Thank you first to my family who has supported me, encouraged me, and spent many long nights at the opera – they had no idea what they were getting in to. Thank you to the people who read what I wrote, no matter how inane, and engaged with it. Thank you to the listeners who pushed me to develop ideas in my writing and exposed me to more music, more performance, and more language than I could have ever discovered on my own. Thank you to the people who defended me from the viciousness or pettiness that stains our industry and to the people who never made me feel out-of-place as the youngest person in the room.

Thank you to the Caramoor Center for Music and the Arts, which has been a home for me for four years, and OPERA America, which spearheads the vital work of introducing young people to opera. Thank you to the people that provided constructive criticism, made themselves accessible, and lead by their admirable examples. Thank you to the mentors who have been with me since I started writing, especially Patrick Dillon, Laurie Feldman, and James Jorden. Through them, I learned to trust my instincts, polish my prose, and never forget to stay my writing in the humanity that makes opera such a vital art form to begin with. I definitely don’t achieve all of these objectives with every piece I published, but I feel secure in my goals and lucky to have such goals to be secure in. And finally, thank you to the extraordinarily talented and gracious artists that have made nearly seven years of staying up late on school nights, long train rides, and dragging friends to performances worth it.

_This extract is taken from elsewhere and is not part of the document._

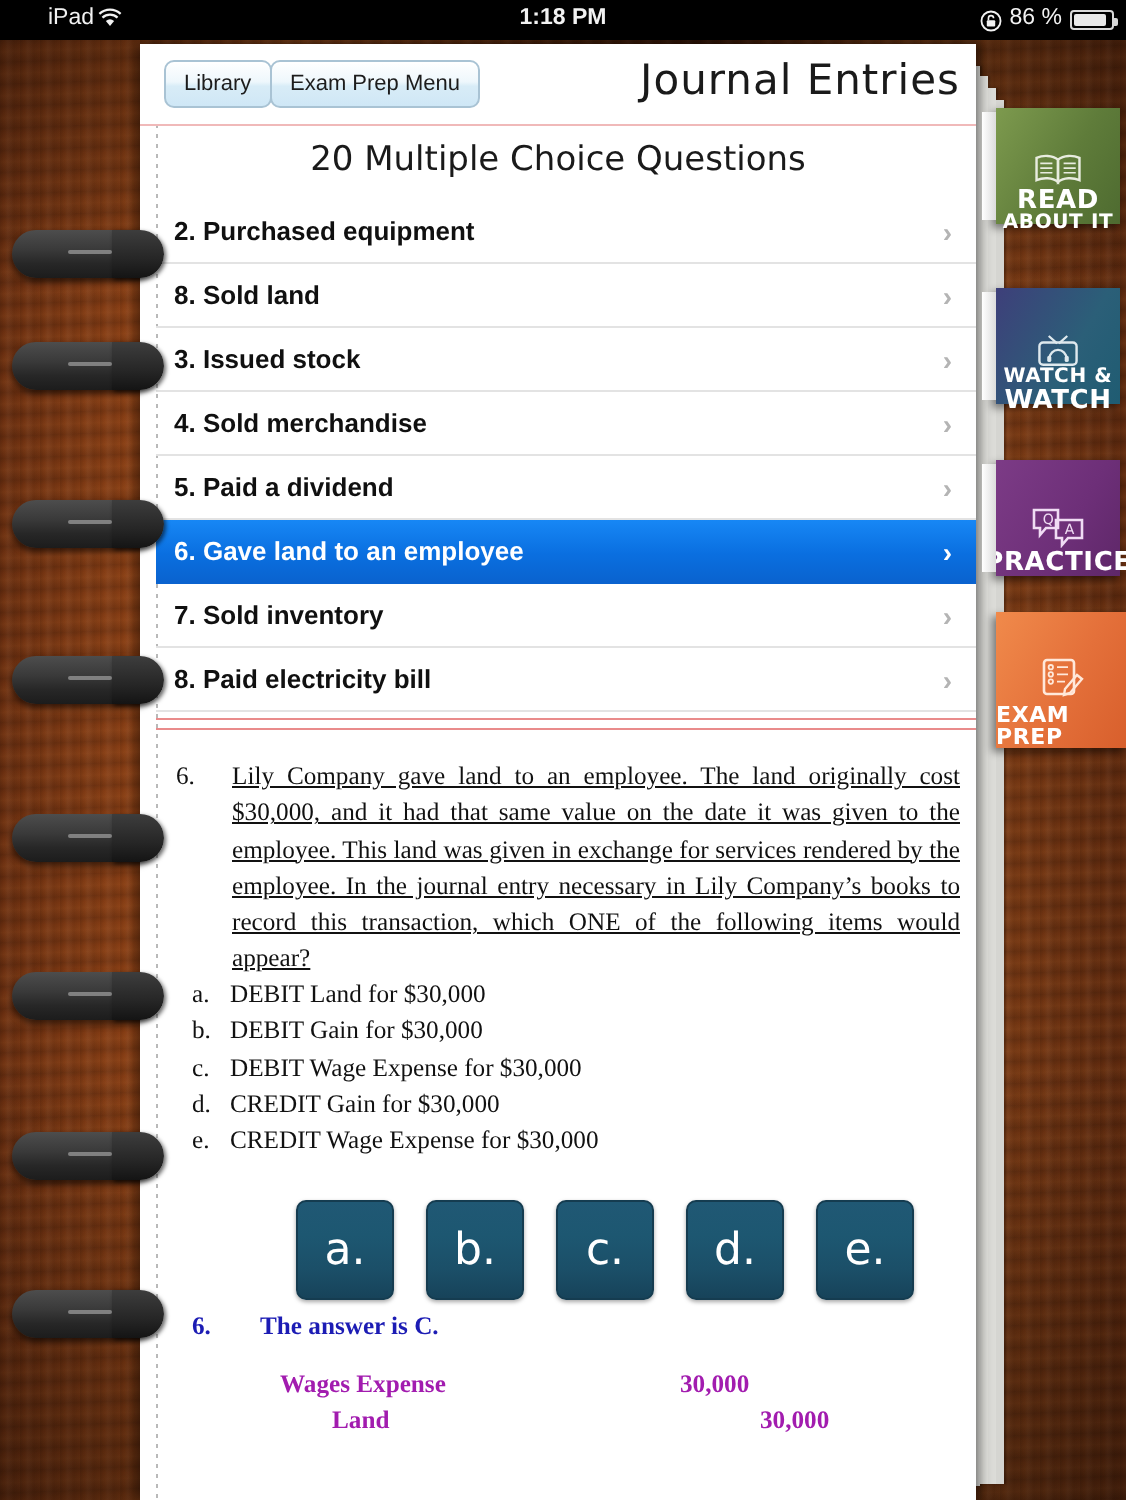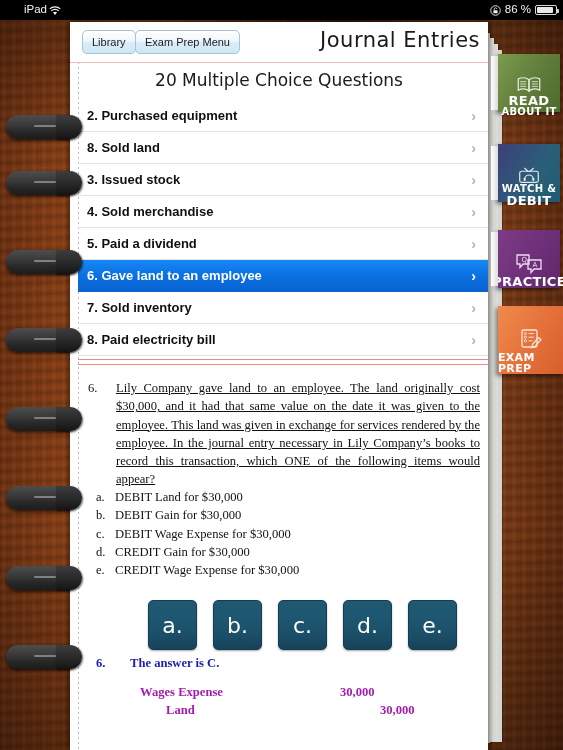"iPad" #statusbar .left { align-items: flex-end -> flex-start }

When I began to write, my primary goal was to learn as much as I could. Nearly seven years later, my goal has not changed. I’m still continuing to write and learn and if, every once and a while, I can make what I saw onstage come alive for someone that wasn’t there, then that’s all the better. But to those people who were so patient with me when I tried, stumbled, or succeeded, I owe much gratitude.

With many thanks for seven years of fun, friends, and wonderful music, this is Opera Teen signing off and Harry Rose signing on.